** YOUR TASK **
Retype every line of the entries below without changing a single character.

Stored entries:
====
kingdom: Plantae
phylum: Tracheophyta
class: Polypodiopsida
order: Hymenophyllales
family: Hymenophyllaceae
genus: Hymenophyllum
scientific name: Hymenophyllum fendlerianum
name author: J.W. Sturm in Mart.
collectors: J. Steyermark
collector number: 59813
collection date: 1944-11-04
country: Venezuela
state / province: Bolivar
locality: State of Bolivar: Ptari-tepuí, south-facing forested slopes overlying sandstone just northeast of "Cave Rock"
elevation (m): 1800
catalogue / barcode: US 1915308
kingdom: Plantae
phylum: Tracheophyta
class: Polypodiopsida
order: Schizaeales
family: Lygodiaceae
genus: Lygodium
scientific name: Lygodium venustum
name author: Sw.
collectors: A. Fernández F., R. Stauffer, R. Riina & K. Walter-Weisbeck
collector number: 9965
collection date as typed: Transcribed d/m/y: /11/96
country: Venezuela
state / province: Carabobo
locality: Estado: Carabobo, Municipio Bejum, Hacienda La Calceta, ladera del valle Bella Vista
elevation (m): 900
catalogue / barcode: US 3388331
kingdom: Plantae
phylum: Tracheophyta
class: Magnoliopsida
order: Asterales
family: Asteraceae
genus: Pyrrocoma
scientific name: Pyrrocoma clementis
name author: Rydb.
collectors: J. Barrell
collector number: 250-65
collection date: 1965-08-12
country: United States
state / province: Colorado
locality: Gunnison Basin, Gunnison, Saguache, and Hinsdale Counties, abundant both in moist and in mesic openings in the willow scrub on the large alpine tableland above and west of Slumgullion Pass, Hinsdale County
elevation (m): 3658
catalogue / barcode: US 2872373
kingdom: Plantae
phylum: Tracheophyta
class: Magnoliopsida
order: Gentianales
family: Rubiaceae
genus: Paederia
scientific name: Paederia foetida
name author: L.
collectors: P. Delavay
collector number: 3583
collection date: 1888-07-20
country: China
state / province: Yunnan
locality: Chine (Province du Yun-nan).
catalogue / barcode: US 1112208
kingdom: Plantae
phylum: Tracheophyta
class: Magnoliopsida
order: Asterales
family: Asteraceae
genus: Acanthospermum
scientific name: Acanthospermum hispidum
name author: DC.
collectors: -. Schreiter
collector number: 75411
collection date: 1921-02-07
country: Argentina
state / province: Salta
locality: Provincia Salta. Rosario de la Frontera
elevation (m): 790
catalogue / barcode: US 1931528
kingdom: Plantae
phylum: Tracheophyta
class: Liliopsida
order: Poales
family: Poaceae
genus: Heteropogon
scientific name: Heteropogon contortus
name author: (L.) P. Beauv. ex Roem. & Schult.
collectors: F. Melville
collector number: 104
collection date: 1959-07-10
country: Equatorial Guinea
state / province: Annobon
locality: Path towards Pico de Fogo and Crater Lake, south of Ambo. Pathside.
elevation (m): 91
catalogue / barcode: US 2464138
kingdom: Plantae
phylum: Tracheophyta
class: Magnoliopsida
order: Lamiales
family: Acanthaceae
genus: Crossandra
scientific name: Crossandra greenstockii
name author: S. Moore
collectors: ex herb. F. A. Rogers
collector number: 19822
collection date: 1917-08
====
** PROBLEM SOLUTION **
kingdom: Plantae
phylum: Tracheophyta
class: Polypodiopsida
order: Hymenophyllales
family: Hymenophyllaceae
genus: Hymenophyllum
scientific name: Hymenophyllum fendlerianum
name author: J.W. Sturm in Mart.
collectors: J. Steyermark
collector number: 59813
collection date: 1944-11-04
country: Venezuela
state / province: Bolivar
locality: State of Bolivar: Ptari-tepuí, south-facing forested slopes overlying sandstone just northeast of "Cave Rock"
elevation (m): 1800
catalogue / barcode: US 1915308
kingdom: Plantae
phylum: Tracheophyta
class: Polypodiopsida
order: Schizaeales
family: Lygodiaceae
genus: Lygodium
scientific name: Lygodium venustum
name author: Sw.
collectors: A. Fernández F., R. Stauffer, R. Riina & K. Walter-Weisbeck
collector number: 9965
collection date as typed: Transcribed d/m/y: /11/96
country: Venezuela
state / province: Carabobo
locality: Estado: Carabobo, Municipio Bejum, Hacienda La Calceta, ladera del valle Bella Vista
elevation (m): 900
catalogue / barcode: US 3388331
kingdom: Plantae
phylum: Tracheophyta
class: Magnoliopsida
order: Asterales
family: Asteraceae
genus: Pyrrocoma
scientific name: Pyrrocoma clementis
name author: Rydb.
collectors: J. Barrell
collector number: 250-65
collection date: 1965-08-12
country: United States
state / province: Colorado
locality: Gunnison Basin, Gunnison, Saguache, and Hinsdale Counties, abundant both in moist and in mesic openings in the willow scrub on the large alpine tableland above and west of Slumgullion Pass, Hinsdale County
elevation (m): 3658
catalogue / barcode: US 2872373
kingdom: Plantae
phylum: Tracheophyta
class: Magnoliopsida
order: Gentianales
family: Rubiaceae
genus: Paederia
scientific name: Paederia foetida
name author: L.
collectors: P. Delavay
collector number: 3583
collection date: 1888-07-20
country: China
state / province: Yunnan
locality: Chine (Province du Yun-nan).
catalogue / barcode: US 1112208
kingdom: Plantae
phylum: Tracheophyta
class: Magnoliopsida
order: Asterales
family: Asteraceae
genus: Acanthospermum
scientific name: Acanthospermum hispidum
name author: DC.
collectors: -. Schreiter
collector number: 75411
collection date: 1921-02-07
country: Argentina
state / province: Salta
locality: Provincia Salta. Rosario de la Frontera
elevation (m): 790
catalogue / barcode: US 1931528
kingdom: Plantae
phylum: Tracheophyta
class: Liliopsida
order: Poales
family: Poaceae
genus: Heteropogon
scientific name: Heteropogon contortus
name author: (L.) P. Beauv. ex Roem. & Schult.
collectors: F. Melville
collector number: 104
collection date: 1959-07-10
country: Equatorial Guinea
state / province: Annobon
locality: Path towards Pico de Fogo and Crater Lake, south of Ambo. Pathside.
elevation (m): 91
catalogue / barcode: US 2464138
kingdom: Plantae
phylum: Tracheophyta
class: Magnoliopsida
order: Lamiales
family: Acanthaceae
genus: Crossandra
scientific name: Crossandra greenstockii
name author: S. Moore
collectors: ex herb. F. A. Rogers
collector number: 19822
collection date: 1917-08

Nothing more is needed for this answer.